Tout redevient silencieux autour des enfants. Le bourdonnement disparaît en même temps que le Docteur Saunal. Le brouillard autour d’eux devient une brume légère qui laisse apparaître les lumières du village derrière eux. Annabelle et Louis se regardent sans rien dire. Ils viennent de vivre un moment unique, bien loin de toutes les espérances du jeune garçon. Ils restent encore un moment à contempler le bâtiment, qui leur semble bien vide et dénué de vie.
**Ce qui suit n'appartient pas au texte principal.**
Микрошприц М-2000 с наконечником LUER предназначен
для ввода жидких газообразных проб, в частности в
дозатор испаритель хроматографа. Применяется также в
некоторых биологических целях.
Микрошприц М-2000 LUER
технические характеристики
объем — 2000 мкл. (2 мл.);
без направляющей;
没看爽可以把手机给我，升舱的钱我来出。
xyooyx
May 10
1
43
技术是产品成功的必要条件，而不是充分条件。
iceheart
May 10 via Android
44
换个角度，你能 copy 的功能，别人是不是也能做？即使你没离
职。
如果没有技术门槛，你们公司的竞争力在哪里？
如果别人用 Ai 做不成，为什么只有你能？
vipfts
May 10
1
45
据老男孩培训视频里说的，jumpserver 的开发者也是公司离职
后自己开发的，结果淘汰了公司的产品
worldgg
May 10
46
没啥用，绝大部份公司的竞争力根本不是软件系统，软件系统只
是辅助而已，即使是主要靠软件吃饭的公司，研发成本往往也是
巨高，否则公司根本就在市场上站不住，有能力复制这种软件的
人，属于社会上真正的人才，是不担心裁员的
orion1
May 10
Lorsque la bise glaciale les fait frissonner, ils décident de repartir vers leur maison, vers leur époque, vers leur vie. Sur le chemin du retour, le frère et la sœur se promettent de ne jamais parler à qui que ce soit de ce qu’ils viennent de vivre. Personne ne les prendrait au sérieux. En son for intérieur, Louis sait qu’il ne pourra jamais oublier ce moment unique et suspendu. Lui qui trouvait cette terre de montagne sans intérêt et ennuyante, il se sent désormais intimement lié à elle. Lié à cette histoire de dévotion, d’ambition et d’avancée scientifique. Même dans ses rêves les plus fous, il ne s’était pas imaginé vivre une telle aventure. Tout lui semble possible maintenant.
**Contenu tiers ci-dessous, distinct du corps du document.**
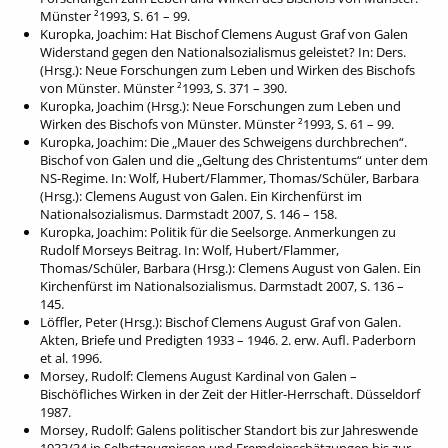
Münster ²1993, S. 61 – 99.
Kuropka, Joachim: Hat Bischof Clemens August Graf von Galen
Widerstand gegen den Nationalsozialismus geleistet? In: Ders.
(Hrsg.): Neue Forschungen zum Leben und Wirken des Bischofs
von Münster. Münster ²1993, S. 371 – 390.
Kuropka, Joachim (Hrsg.): Neue Forschungen zum Leben und
Wirken des Bischofs von Münster. Münster ²1993, S. 61 – 99.
Kuropka, Joachim: Die „Mauer des Schweigens durchbrechen“.
Bischof von Galen und die „Geltung des Christentums“ unter dem
NS-Regime. In: Wolf, Hubert/Flammer, Thomas/Schüler, Barbara
(Hrsg.): Clemens August von Galen. Ein Kirchenfürst im
Nationalsozialismus. Darmstadt 2007, S. 146 – 158.
Kuropka, Joachim: Politik für die Seelsorge. Anmerkungen zu
Rudolf Morseys Beitrag. In: Wolf, Hubert/Flammer,
Thomas/Schüler, Barbara (Hrsg.): Clemens August von Galen. Ein
Kirchenfürst im Nationalsozialismus. Darmstadt 2007, S. 136 –
145.
Löffler, Peter (Hrsg.): Bischof Clemens August Graf von Galen.
Akten, Briefe und Predigten 1933 – 1946. 2. erw. Aufl. Paderborn
et al. 1996.
Morsey, Rudolf: Clemens August Kardinal von Galen –
Bischöfliches Wirken in der Zeit der Hitler-Herrschaft. Düsseldorf
1987.
Morsey, Rudolf: Galens politischer Standort bis zur Jahreswende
Arrivés à l’entrée du village d’Aubrac, Annabelle se tourne vers son frère en sautillant et lui dit :
– On va chercher des bonbons maintenant ?
Cette histoire est fictive, basée sur les informations historiques recueillies dans : Cransac Francis. Ecrivains découvreurs de montagne, Littérature de Sanatorium. Collection Cahiers des Rencontres d’Aubrac, cahier n°3. Editions du Rouergue, 2000.